Pignorati 9 milioni di euro a Tiziano Ferro

20 Luglio 2022

Per il fisco il cantante non avrebbe versato le tasse dovute tra il 2006 e il 2008 

LATINA. Nuovo capitolo della battaglia legale che va avanti da anni tra il fisco e Tiziano Ferro. Il Tribunale Civile di Latina ha infatti convalidato l'esecuzione esattoriale dell'Agenzia delle Entrate a carico del cantante per un debito complessivo di 9 milioni di euro.
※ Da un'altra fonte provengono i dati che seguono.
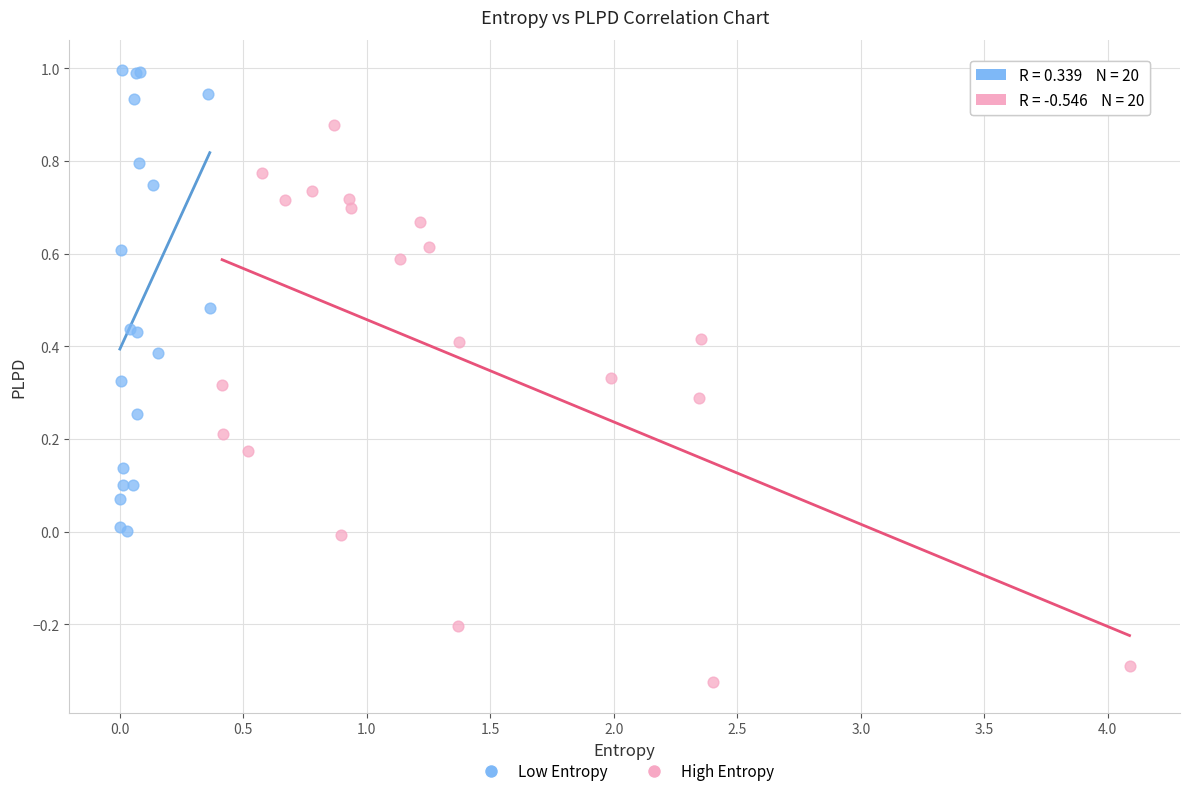

Which series reaches the minimum Y coordinate?

High Entropy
La decisione dei giudici è arrivata il 15 luglio scorso: è stata rigettata la sospensione del pignoramento presso la società Tzn Srl, riconducibile al cantante, che non avrebbe versato le tasse (Irpef, Iva e Irap) nel periodo compreso tra il 2006 e il 2008, quando Ferro viveva a Londra.
Il cantautore, da anni residente negli Stati Uniti, a Los Angeles, si era opposto al pignoramento ma secondo il tribunale pontino «non si ravvisano i presupposti per la sospensione del pignoramento e della procedura esecutiva in corso». Si tratta di un provvedimento cautelare, Ferro potrà ora introdurre il giudizio di merito per fare valere le proprie ragioni.
Nel 2013 Tiziano Ferro era stato accusato di evasione fiscale e condannato a pagare 3 milioni di euro per «compensi non dichiarati». Da lì al contenzioso con il fisco che inizialmente, nel 2017, era sfociato in un’assoluzione in Corte d’appello. Poi la condanna in Cassazione, che aveva sostenuto che il trasferimento della residenza legale nel Regno Unito era stata un’operazione fittizia.